Hardware design source files:
· · · · · · ·

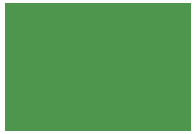
<source format=gbr>
%TF.GenerationSoftware,KiCad,Pcbnew,7.0.11*%
%TF.CreationDate,2025-01-15T10:00:00+00:00*%
%TF.ProjectId,SmartBMS,00000000-0000-0000-0000-000000000000,1.0*%
%TF.SameCoordinates,Original*%
%TF.FileFunction,Copper,L2,Inr*%
%TF.FilePolarity,Positive*%
%FSLAX46Y46*%
%MOMM*%
%LPD*%
G04 Layer: Copper,L2,Inr *
G04 Board: Smart BMS 160x110mm *
G04 Rev: 1.0 *
G04 Board outline *
%ADD10C,0.050000*%
G01*
X0Y0D02*
X16000000Y0D01*
X16000000Y11000000D01*
X0Y11000000D01*
X0Y0D01*
G04 Inner Layer 2 - GROUND PLANE *
G04 Split: PGND (power) and AGND (analog), connected at star point *
%ADD11C,0.800000*%
G04 Full pour - represented as filled rectangle *
G36*
X100000Y100000D02*
X15900000Y100000D01*
X15900000Y10900000D01*
X100000Y10900000D01*
X100000Y100000D01*
G37*
G04 Anti-pad clearances for vias *
%ADD12C,1.200000*%
D12*
X3000000Y8600000D03*
X3200000Y8600000D03*
X3000000Y7000000D03*
G04 Thermal relief for MOSFET drain connections *
%ADD13C,3.000000*%
D13*
X4600000Y8500000D03*
X5400000Y8500000D03*
X6200000Y8500000D03*
X7000000Y8500000D03*
M02*

</source>
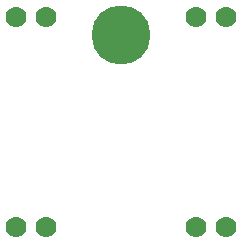
<source format=gbl>
G04 #@! TF.FileFunction,Copper,L2,Bot,Signal*
%FSLAX46Y46*%
G04 Gerber Fmt 4.6, Leading zero omitted, Abs format (unit mm)*
G04 Created by KiCad (PCBNEW 4.0.7) date 09/26/17 00:03:47*
%MOMM*%
%LPD*%
G01*
G04 APERTURE LIST*
%ADD10C,0.100000*%
%ADD11C,5.000000*%
%ADD12C,1.778000*%
G04 APERTURE END LIST*
D10*
D11*
X135890000Y-67564000D03*
D12*
X127000000Y-66040000D03*
X129540000Y-66040000D03*
X142240000Y-66040000D03*
X144780000Y-66040000D03*
X127000000Y-83820000D03*
X129540000Y-83820000D03*
X142240000Y-83820000D03*
X144780000Y-83820000D03*
M02*

</source>
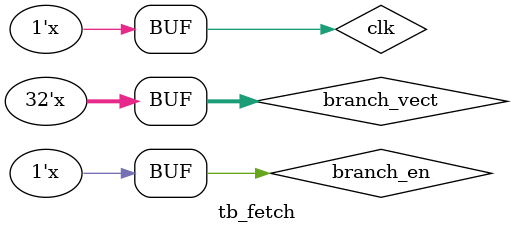
<source format=v>
`timescale 1ns / 1ps



module tb_fetch;
    reg clk = 0;
    reg [31:0] branch_vect;
    reg branch_en;

    wire dma_instr_en;
    wire [31:0] dma_instr_addr;
    wire [31:0] dma_instr_data;

    wire [31:0] instruction;
    wire instruction_valid;
    wire [31:0] pc_val;

     fetch_top fetch(
        //inputs
        .clk(clk),
        .branch_vect(branch_vect),
        .branch_en(branch_en),
        .dma_instr_write_en(dma_instr_en),
        .dma_instr_addr(dma_instr_addr),
        .dma_instr_write_data(dma_instr_data),
        //outputs
        .instruction(instruction),
        .instr_valid(instruction_valid),
        .pc_val(pc_val)
    );

   instr_writer writer(
        .clk(clk),
        .instr_write_en(dma_instr_en),
        .addr(dma_instr_addr),
        .data(dma_instr_data)
    );


    always begin
        #20 clk <= clk + 1;
    end


    reg [29:0] ctr = 0;
    always @(posedge clk) begin
        ctr <= ctr + 1;
    end
    always @(*) begin
        case(ctr) 
            3 : 
            begin
                branch_en = 0;
            end
            4 : begin
                 branch_en = 0;
            end
            5 :  begin
                branch_en = 1;
                branch_vect = 32'd0;
            end
            6 : begin
                ctr <= 3;
            end
            endcase

    end
endmodule
</source>
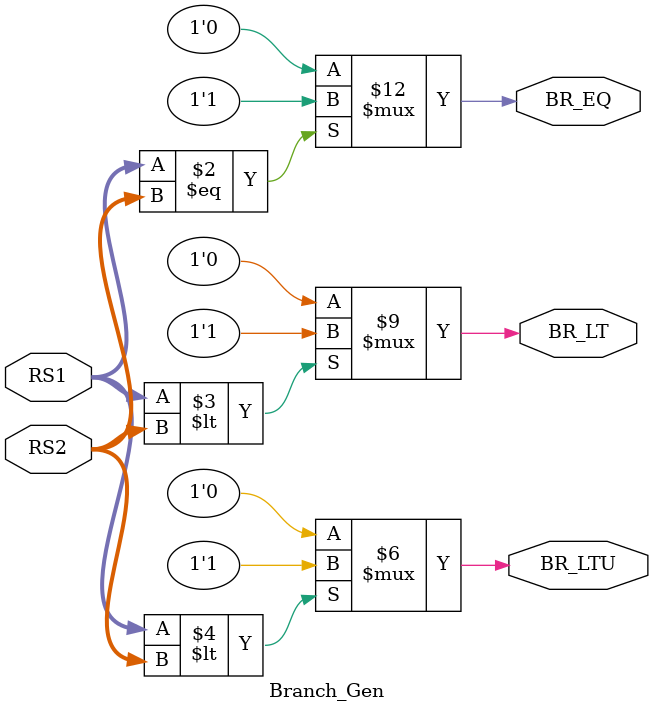
<source format=sv>
`timescale 1ns / 1ps

module Branch_Gen(
    input [31:0] RS1,RS2, 
    output logic BR_EQ, BR_LT, BR_LTU
    );
    
    always_comb
    begin
    
    if (RS1 == RS2)begin
       BR_EQ = 1'b1;end
       else
       begin
       BR_EQ = 1'b0;
       end
    
    if ($signed(RS1) < $signed(RS2))begin
       BR_LT = 1'b1; end
       else begin
       BR_LT = 1'b0;
       end
        
    if (RS1 < RS2)begin
       BR_LTU = 1'b1;
       end
       else begin
       BR_LTU = 1'b0;
       end
       
end       
endmodule

</source>
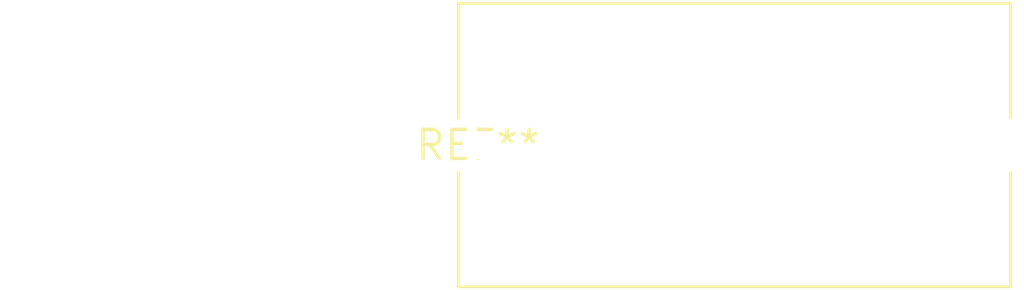
<source format=kicad_pcb>
(kicad_pcb (version 20240108) (generator pcbnew)

  (general
    (thickness 1.6)
  )

  (paper "A4")
  (layers
    (0 "F.Cu" signal)
    (31 "B.Cu" signal)
    (32 "B.Adhes" user "B.Adhesive")
    (33 "F.Adhes" user "F.Adhesive")
    (34 "B.Paste" user)
    (35 "F.Paste" user)
    (36 "B.SilkS" user "B.Silkscreen")
    (37 "F.SilkS" user "F.Silkscreen")
    (38 "B.Mask" user)
    (39 "F.Mask" user)
    (40 "Dwgs.User" user "User.Drawings")
    (41 "Cmts.User" user "User.Comments")
    (42 "Eco1.User" user "User.Eco1")
    (43 "Eco2.User" user "User.Eco2")
    (44 "Edge.Cuts" user)
    (45 "Margin" user)
    (46 "B.CrtYd" user "B.Courtyard")
    (47 "F.CrtYd" user "F.Courtyard")
    (48 "B.Fab" user)
    (49 "F.Fab" user)
    (50 "User.1" user)
    (51 "User.2" user)
    (52 "User.3" user)
    (53 "User.4" user)
    (54 "User.5" user)
    (55 "User.6" user)
    (56 "User.7" user)
    (57 "User.8" user)
    (58 "User.9" user)
  )

  (setup
    (pad_to_mask_clearance 0)
    (pcbplotparams
      (layerselection 0x00010fc_ffffffff)
      (plot_on_all_layers_selection 0x0000000_00000000)
      (disableapertmacros false)
      (usegerberextensions false)
      (usegerberattributes false)
      (usegerberadvancedattributes false)
      (creategerberjobfile false)
      (dashed_line_dash_ratio 12.000000)
      (dashed_line_gap_ratio 3.000000)
      (svgprecision 4)
      (plotframeref false)
      (viasonmask false)
      (mode 1)
      (useauxorigin false)
      (hpglpennumber 1)
      (hpglpenspeed 20)
      (hpglpendiameter 15.000000)
      (dxfpolygonmode false)
      (dxfimperialunits false)
      (dxfusepcbnewfont false)
      (psnegative false)
      (psa4output false)
      (plotreference false)
      (plotvalue false)
      (plotinvisibletext false)
      (sketchpadsonfab false)
      (subtractmaskfromsilk false)
      (outputformat 1)
      (mirror false)
      (drillshape 1)
      (scaleselection 1)
      (outputdirectory "")
    )
  )

  (net 0 "")

  (footprint "C_Rect_L24.0mm_W12.2mm_P22.50mm_MKT" (layer "F.Cu") (at 0 0))

)

</source>
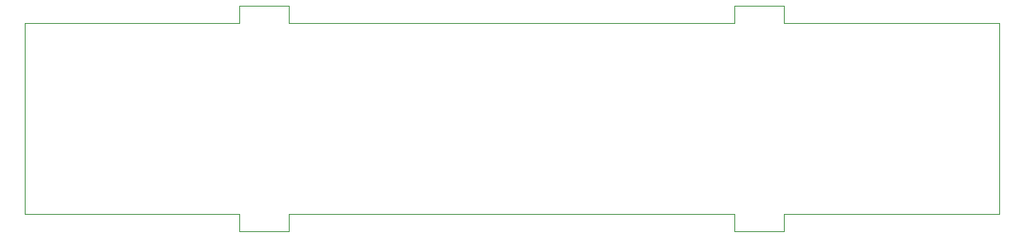
<source format=gm1>
G04 #@! TF.GenerationSoftware,KiCad,Pcbnew,(5.1.8)-1*
G04 #@! TF.CreationDate,2022-07-15T00:36:28+02:00*
G04 #@! TF.ProjectId,BulkyMIDI-32 Audio Switch Panel,42756c6b-794d-4494-9449-2d3332204175,rev?*
G04 #@! TF.SameCoordinates,Original*
G04 #@! TF.FileFunction,Profile,NP*
%FSLAX46Y46*%
G04 Gerber Fmt 4.6, Leading zero omitted, Abs format (unit mm)*
G04 Created by KiCad (PCBNEW (5.1.8)-1) date 2022-07-15 00:36:28*
%MOMM*%
%LPD*%
G01*
G04 APERTURE LIST*
G04 #@! TA.AperFunction,Profile*
%ADD10C,0.050000*%
G04 #@! TD*
G04 APERTURE END LIST*
D10*
X163950000Y-112774000D02*
X141090000Y-112774000D01*
X118230000Y-112774000D02*
X141090000Y-112774000D01*
X113150000Y-112774000D02*
X91090000Y-112774000D01*
X191090000Y-112774000D02*
X169030000Y-112774000D01*
X163950000Y-112774000D02*
X163950000Y-110974000D01*
X169030000Y-110974000D02*
X163950000Y-110974000D01*
X118230000Y-112774000D02*
X118230000Y-110974000D01*
X118230000Y-110974000D02*
X113150000Y-110974000D01*
X169030000Y-112774000D02*
X169030000Y-110974000D01*
X113150000Y-112774000D02*
X113150000Y-110974000D01*
X163950000Y-132374000D02*
X141090000Y-132374000D01*
X118230000Y-132374000D02*
X141090000Y-132374000D01*
X169030000Y-132374000D02*
X169030000Y-134174000D01*
X163950000Y-132374000D02*
X163950000Y-134174000D01*
X163950000Y-134174000D02*
X169030000Y-134174000D01*
X118230000Y-132374000D02*
X118230000Y-134174000D01*
X113150000Y-132374000D02*
X113150000Y-134174000D01*
X113150000Y-134174000D02*
X118230000Y-134174000D01*
X91090000Y-132374000D02*
X113150000Y-132374000D01*
X91090000Y-112774000D02*
X91090000Y-132374000D01*
X191090000Y-132374000D02*
X191090000Y-112774000D01*
X169030000Y-132374000D02*
X191090000Y-132374000D01*
M02*

</source>
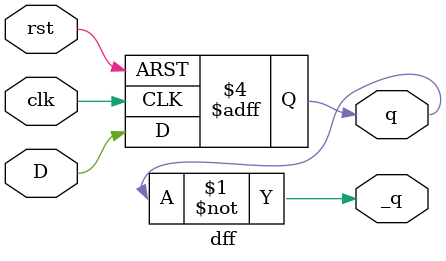
<source format=v>
module dff (
	input clk,    // Clock
	input D,
	input rst,
	output _q,
	output reg q
);
	assign _q = ~q;
	always @(posedge clk or negedge rst) begin 
		if(!rst) q<=0;
		else q<=D;
	end

endmodule
</source>
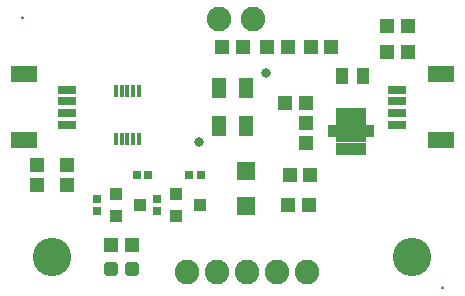
<source format=gbr>
G04 EAGLE Gerber RS-274X export*
G75*
%MOMM*%
%FSLAX34Y34*%
%LPD*%
%INSoldermask Top*%
%IPPOS*%
%AMOC8*
5,1,8,0,0,1.08239X$1,22.5*%
G01*
%ADD10R,1.003200X1.403200*%
%ADD11R,1.303200X1.203200*%
%ADD12C,0.152400*%
%ADD13C,3.251200*%
%ADD14R,2.203200X1.403200*%
%ADD15R,1.553200X0.803200*%
%ADD16C,2.082800*%
%ADD17R,1.503200X1.503200*%
%ADD18R,1.103200X1.003200*%
%ADD19R,0.803200X0.803200*%
%ADD20R,1.203200X1.303200*%
%ADD21R,1.253200X1.678200*%
%ADD22C,0.803200*%
%ADD23R,0.400000X1.100000*%
%ADD24R,0.500000X1.053200*%
%ADD25R,2.603200X1.853200*%
%ADD26R,0.903200X0.483200*%
%ADD27C,0.505344*%


D10*
X301100Y191770D03*
X283100Y191770D03*
D11*
X338700Y212090D03*
X321700Y212090D03*
X256150Y107950D03*
X239150Y107950D03*
X237100Y215900D03*
X220100Y215900D03*
D12*
X367700Y12700D02*
X367702Y12749D01*
X367708Y12797D01*
X367718Y12845D01*
X367732Y12892D01*
X367749Y12938D01*
X367770Y12982D01*
X367795Y13024D01*
X367823Y13064D01*
X367855Y13102D01*
X367889Y13137D01*
X367926Y13169D01*
X367965Y13198D01*
X368007Y13224D01*
X368051Y13246D01*
X368096Y13264D01*
X368143Y13279D01*
X368190Y13290D01*
X368239Y13297D01*
X368288Y13300D01*
X368337Y13299D01*
X368385Y13294D01*
X368434Y13285D01*
X368481Y13272D01*
X368527Y13255D01*
X368571Y13235D01*
X368614Y13211D01*
X368655Y13184D01*
X368693Y13153D01*
X368729Y13120D01*
X368761Y13084D01*
X368791Y13045D01*
X368818Y13004D01*
X368841Y12960D01*
X368860Y12915D01*
X368876Y12869D01*
X368888Y12822D01*
X368896Y12773D01*
X368900Y12724D01*
X368900Y12676D01*
X368896Y12627D01*
X368888Y12578D01*
X368876Y12531D01*
X368860Y12485D01*
X368841Y12440D01*
X368818Y12396D01*
X368791Y12355D01*
X368761Y12316D01*
X368729Y12280D01*
X368693Y12247D01*
X368655Y12216D01*
X368614Y12189D01*
X368571Y12165D01*
X368527Y12145D01*
X368481Y12128D01*
X368434Y12115D01*
X368385Y12106D01*
X368337Y12101D01*
X368288Y12100D01*
X368239Y12103D01*
X368190Y12110D01*
X368143Y12121D01*
X368096Y12136D01*
X368051Y12154D01*
X368007Y12176D01*
X367965Y12202D01*
X367926Y12231D01*
X367889Y12263D01*
X367855Y12298D01*
X367823Y12336D01*
X367795Y12376D01*
X367770Y12418D01*
X367749Y12462D01*
X367732Y12508D01*
X367718Y12555D01*
X367708Y12603D01*
X367702Y12651D01*
X367700Y12700D01*
X12100Y241300D02*
X12102Y241349D01*
X12108Y241397D01*
X12118Y241445D01*
X12132Y241492D01*
X12149Y241538D01*
X12170Y241582D01*
X12195Y241624D01*
X12223Y241664D01*
X12255Y241702D01*
X12289Y241737D01*
X12326Y241769D01*
X12365Y241798D01*
X12407Y241824D01*
X12451Y241846D01*
X12496Y241864D01*
X12543Y241879D01*
X12590Y241890D01*
X12639Y241897D01*
X12688Y241900D01*
X12737Y241899D01*
X12785Y241894D01*
X12834Y241885D01*
X12881Y241872D01*
X12927Y241855D01*
X12971Y241835D01*
X13014Y241811D01*
X13055Y241784D01*
X13093Y241753D01*
X13129Y241720D01*
X13161Y241684D01*
X13191Y241645D01*
X13218Y241604D01*
X13241Y241560D01*
X13260Y241515D01*
X13276Y241469D01*
X13288Y241422D01*
X13296Y241373D01*
X13300Y241324D01*
X13300Y241276D01*
X13296Y241227D01*
X13288Y241178D01*
X13276Y241131D01*
X13260Y241085D01*
X13241Y241040D01*
X13218Y240996D01*
X13191Y240955D01*
X13161Y240916D01*
X13129Y240880D01*
X13093Y240847D01*
X13055Y240816D01*
X13014Y240789D01*
X12971Y240765D01*
X12927Y240745D01*
X12881Y240728D01*
X12834Y240715D01*
X12785Y240706D01*
X12737Y240701D01*
X12688Y240700D01*
X12639Y240703D01*
X12590Y240710D01*
X12543Y240721D01*
X12496Y240736D01*
X12451Y240754D01*
X12407Y240776D01*
X12365Y240802D01*
X12326Y240831D01*
X12289Y240863D01*
X12255Y240898D01*
X12223Y240936D01*
X12195Y240976D01*
X12170Y241018D01*
X12149Y241062D01*
X12132Y241108D01*
X12118Y241155D01*
X12108Y241203D01*
X12102Y241251D01*
X12100Y241300D01*
D13*
X342900Y38100D03*
X38100Y38100D03*
D14*
X366950Y137100D03*
X366950Y193100D03*
D15*
X330200Y150100D03*
X330200Y160100D03*
X330200Y170100D03*
X330200Y180100D03*
D14*
X14050Y193100D03*
X14050Y137100D03*
D15*
X50800Y180100D03*
X50800Y170100D03*
X50800Y160100D03*
X50800Y150100D03*
D16*
X152400Y25400D03*
X177800Y25400D03*
X203200Y25400D03*
X228600Y25400D03*
X254000Y25400D03*
D17*
X201930Y111520D03*
X201930Y81520D03*
D18*
X91600Y92050D03*
X91600Y73050D03*
X112600Y82550D03*
X142400Y92050D03*
X142400Y73050D03*
X163400Y82550D03*
D11*
X256930Y215900D03*
X273930Y215900D03*
D19*
X109300Y107950D03*
X119300Y107950D03*
X127000Y77550D03*
X127000Y87550D03*
X163750Y107950D03*
X153750Y107950D03*
D11*
X235340Y168910D03*
X252340Y168910D03*
X321700Y233680D03*
X338700Y233680D03*
D20*
X252730Y152010D03*
X252730Y135010D03*
D11*
X199000Y215900D03*
X182000Y215900D03*
X254880Y82550D03*
X237880Y82550D03*
D20*
X25400Y116450D03*
X25400Y99450D03*
X50800Y99450D03*
X50800Y116450D03*
D19*
X76200Y77550D03*
X76200Y87550D03*
D21*
X179250Y181225D03*
X201750Y181225D03*
X179250Y148975D03*
X201750Y148975D03*
D22*
X162500Y136100D03*
X218500Y194100D03*
D23*
X111600Y179250D03*
X106600Y179250D03*
X101600Y179250D03*
X96600Y179250D03*
X91600Y179250D03*
X91600Y138250D03*
X96600Y138250D03*
X101600Y138250D03*
X106600Y138250D03*
X111600Y138250D03*
D24*
X280830Y130030D03*
X285830Y130030D03*
X290830Y130030D03*
X295830Y130030D03*
X300830Y130030D03*
X300830Y159530D03*
X295830Y159530D03*
X290830Y159530D03*
X285830Y159530D03*
X280830Y159530D03*
D25*
X290830Y144780D03*
D26*
X275830Y147280D03*
X275830Y142280D03*
X305830Y147280D03*
X305830Y142280D03*
D11*
X105020Y48260D03*
X88020Y48260D03*
D27*
X91240Y31430D02*
X91240Y24450D01*
X84260Y24450D01*
X84260Y31430D01*
X91240Y31430D01*
X91240Y29250D02*
X84260Y29250D01*
X108780Y31430D02*
X108780Y24450D01*
X101800Y24450D01*
X101800Y31430D01*
X108780Y31430D01*
X108780Y29250D02*
X101800Y29250D01*
D16*
X208280Y240030D03*
X179070Y240030D03*
M02*

</source>
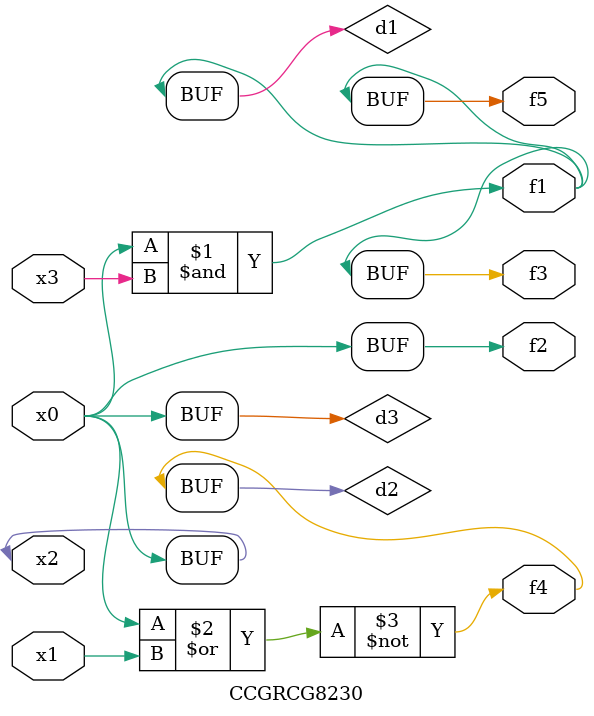
<source format=v>
module CCGRCG8230(
	input x0, x1, x2, x3,
	output f1, f2, f3, f4, f5
);

	wire d1, d2, d3;

	and (d1, x2, x3);
	nor (d2, x0, x1);
	buf (d3, x0, x2);
	assign f1 = d1;
	assign f2 = d3;
	assign f3 = d1;
	assign f4 = d2;
	assign f5 = d1;
endmodule

</source>
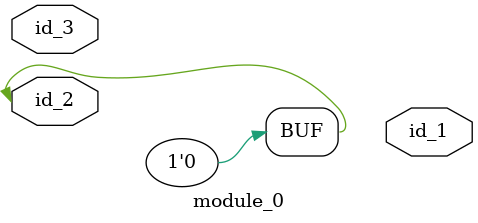
<source format=v>
`timescale 1 ps / 1ps
module module_0 (
    id_1,
    id_2,
    id_3
);
  inout id_3;
  inout id_2;
  output id_1;
  assign id_2 = 0;
endmodule

</source>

· · · · · · ·

* **REQUIREMENT**:
Output the lines above between the one holding "X368761Y13084D01*" and the one holding "X368434Y12115D01*", inclusive, with nothing before or after them.

* **WRITTEN SOLUTION**:
X368761Y13084D01*
X368791Y13045D01*
X368818Y13004D01*
X368841Y12960D01*
X368860Y12915D01*
X368876Y12869D01*
X368888Y12822D01*
X368896Y12773D01*
X368900Y12724D01*
X368900Y12676D01*
X368896Y12627D01*
X368888Y12578D01*
X368876Y12531D01*
X368860Y12485D01*
X368841Y12440D01*
X368818Y12396D01*
X368791Y12355D01*
X368761Y12316D01*
X368729Y12280D01*
X368693Y12247D01*
X368655Y12216D01*
X368614Y12189D01*
X368571Y12165D01*
X368527Y12145D01*
X368481Y12128D01*
X368434Y12115D01*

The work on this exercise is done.